##### MATERIAL FOR THIS EXERCISE #####

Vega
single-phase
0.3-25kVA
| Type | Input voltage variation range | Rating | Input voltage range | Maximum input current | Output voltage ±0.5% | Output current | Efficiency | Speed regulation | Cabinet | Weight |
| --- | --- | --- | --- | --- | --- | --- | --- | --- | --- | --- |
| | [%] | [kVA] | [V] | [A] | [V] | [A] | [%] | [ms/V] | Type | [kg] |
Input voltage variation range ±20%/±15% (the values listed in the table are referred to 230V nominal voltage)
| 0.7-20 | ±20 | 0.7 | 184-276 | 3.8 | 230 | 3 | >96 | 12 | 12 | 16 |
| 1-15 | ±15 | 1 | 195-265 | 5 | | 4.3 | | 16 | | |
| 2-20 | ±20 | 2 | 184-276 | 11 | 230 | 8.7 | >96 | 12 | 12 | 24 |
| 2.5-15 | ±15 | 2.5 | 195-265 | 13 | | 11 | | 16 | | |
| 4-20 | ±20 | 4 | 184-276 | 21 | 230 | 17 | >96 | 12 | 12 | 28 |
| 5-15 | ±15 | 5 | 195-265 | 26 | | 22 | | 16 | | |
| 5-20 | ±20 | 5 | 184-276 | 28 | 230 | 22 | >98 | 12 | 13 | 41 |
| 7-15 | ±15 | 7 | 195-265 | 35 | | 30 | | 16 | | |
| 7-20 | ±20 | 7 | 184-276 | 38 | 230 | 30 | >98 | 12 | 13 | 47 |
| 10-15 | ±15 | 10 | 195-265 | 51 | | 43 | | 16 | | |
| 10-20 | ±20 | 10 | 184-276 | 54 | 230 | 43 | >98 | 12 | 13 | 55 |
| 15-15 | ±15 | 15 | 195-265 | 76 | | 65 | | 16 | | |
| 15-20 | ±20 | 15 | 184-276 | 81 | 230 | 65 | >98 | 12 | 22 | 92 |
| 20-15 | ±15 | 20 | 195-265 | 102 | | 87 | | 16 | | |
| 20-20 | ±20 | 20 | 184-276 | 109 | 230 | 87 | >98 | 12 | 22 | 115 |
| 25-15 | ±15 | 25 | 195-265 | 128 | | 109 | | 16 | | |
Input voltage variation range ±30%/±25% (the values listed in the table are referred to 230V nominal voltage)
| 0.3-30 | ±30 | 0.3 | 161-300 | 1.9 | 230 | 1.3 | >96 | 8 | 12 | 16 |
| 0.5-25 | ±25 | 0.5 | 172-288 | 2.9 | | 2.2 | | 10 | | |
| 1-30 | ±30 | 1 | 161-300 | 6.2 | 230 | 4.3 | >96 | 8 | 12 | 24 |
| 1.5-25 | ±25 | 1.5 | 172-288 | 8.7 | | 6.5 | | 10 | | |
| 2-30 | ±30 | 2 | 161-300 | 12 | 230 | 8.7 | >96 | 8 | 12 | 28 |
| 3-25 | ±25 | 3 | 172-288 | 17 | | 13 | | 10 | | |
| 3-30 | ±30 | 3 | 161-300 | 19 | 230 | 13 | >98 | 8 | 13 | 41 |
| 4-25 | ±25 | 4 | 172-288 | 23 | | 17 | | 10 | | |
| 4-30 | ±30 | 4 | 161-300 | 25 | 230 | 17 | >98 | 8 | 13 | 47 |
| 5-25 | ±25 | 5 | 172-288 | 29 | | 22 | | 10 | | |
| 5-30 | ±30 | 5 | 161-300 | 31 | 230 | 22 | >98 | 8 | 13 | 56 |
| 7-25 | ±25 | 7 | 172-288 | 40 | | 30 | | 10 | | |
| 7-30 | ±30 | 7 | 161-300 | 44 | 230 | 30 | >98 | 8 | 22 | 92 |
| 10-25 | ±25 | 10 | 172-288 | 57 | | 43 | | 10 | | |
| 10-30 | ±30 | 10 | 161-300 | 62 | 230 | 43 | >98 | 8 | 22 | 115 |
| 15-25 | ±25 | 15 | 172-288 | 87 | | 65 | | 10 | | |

#####

INSTRUCTIONS FOR THE TASK
Without any change, reproduce the listing above in full.

RESULT OF THE TASK
Vega
single-phase
0.3-25kVA
| Type | Input voltage variation range | Rating | Input voltage range | Maximum input current | Output voltage ±0.5% | Output current | Efficiency | Speed regulation | Cabinet | Weight |
| --- | --- | --- | --- | --- | --- | --- | --- | --- | --- | --- |
| | [%] | [kVA] | [V] | [A] | [V] | [A] | [%] | [ms/V] | Type | [kg] |
Input voltage variation range ±20%/±15% (the values listed in the table are referred to 230V nominal voltage)
| 0.7-20 | ±20 | 0.7 | 184-276 | 3.8 | 230 | 3 | >96 | 12 | 12 | 16 |
| 1-15 | ±15 | 1 | 195-265 | 5 | | 4.3 | | 16 | | |
| 2-20 | ±20 | 2 | 184-276 | 11 | 230 | 8.7 | >96 | 12 | 12 | 24 |
| 2.5-15 | ±15 | 2.5 | 195-265 | 13 | | 11 | | 16 | | |
| 4-20 | ±20 | 4 | 184-276 | 21 | 230 | 17 | >96 | 12 | 12 | 28 |
| 5-15 | ±15 | 5 | 195-265 | 26 | | 22 | | 16 | | |
| 5-20 | ±20 | 5 | 184-276 | 28 | 230 | 22 | >98 | 12 | 13 | 41 |
| 7-15 | ±15 | 7 | 195-265 | 35 | | 30 | | 16 | | |
| 7-20 | ±20 | 7 | 184-276 | 38 | 230 | 30 | >98 | 12 | 13 | 47 |
| 10-15 | ±15 | 10 | 195-265 | 51 | | 43 | | 16 | | |
| 10-20 | ±20 | 10 | 184-276 | 54 | 230 | 43 | >98 | 12 | 13 | 55 |
| 15-15 | ±15 | 15 | 195-265 | 76 | | 65 | | 16 | | |
| 15-20 | ±20 | 15 | 184-276 | 81 | 230 | 65 | >98 | 12 | 22 | 92 |
| 20-15 | ±15 | 20 | 195-265 | 102 | | 87 | | 16 | | |
| 20-20 | ±20 | 20 | 184-276 | 109 | 230 | 87 | >98 | 12 | 22 | 115 |
| 25-15 | ±15 | 25 | 195-265 | 128 | | 109 | | 16 | | |
Input voltage variation range ±30%/±25% (the values listed in the table are referred to 230V nominal voltage)
| 0.3-30 | ±30 | 0.3 | 161-300 | 1.9 | 230 | 1.3 | >96 | 8 | 12 | 16 |
| 0.5-25 | ±25 | 0.5 | 172-288 | 2.9 | | 2.2 | | 10 | | |
| 1-30 | ±30 | 1 | 161-300 | 6.2 | 230 | 4.3 | >96 | 8 | 12 | 24 |
| 1.5-25 | ±25 | 1.5 | 172-288 | 8.7 | | 6.5 | | 10 | | |
| 2-30 | ±30 | 2 | 161-300 | 12 | 230 | 8.7 | >96 | 8 | 12 | 28 |
| 3-25 | ±25 | 3 | 172-288 | 17 | | 13 | | 10 | | |
| 3-30 | ±30 | 3 | 161-300 | 19 | 230 | 13 | >98 | 8 | 13 | 41 |
| 4-25 | ±25 | 4 | 172-288 | 23 | | 17 | | 10 | | |
| 4-30 | ±30 | 4 | 161-300 | 25 | 230 | 17 | >98 | 8 | 13 | 47 |
| 5-25 | ±25 | 5 | 172-288 | 29 | | 22 | | 10 | | |
| 5-30 | ±30 | 5 | 161-300 | 31 | 230 | 22 | >98 | 8 | 13 | 56 |
| 7-25 | ±25 | 7 | 172-288 | 40 | | 30 | | 10 | | |
| 7-30 | ±30 | 7 | 161-300 | 44 | 230 | 30 | >98 | 8 | 22 | 92 |
| 10-25 | ±25 | 10 | 172-288 | 57 | | 43 | | 10 | | |
| 10-30 | ±30 | 10 | 161-300 | 62 | 230 | 43 | >98 | 8 | 22 | 115 |
| 15-25 | ±25 | 15 | 172-288 | 87 | | 65 | | 10 | | |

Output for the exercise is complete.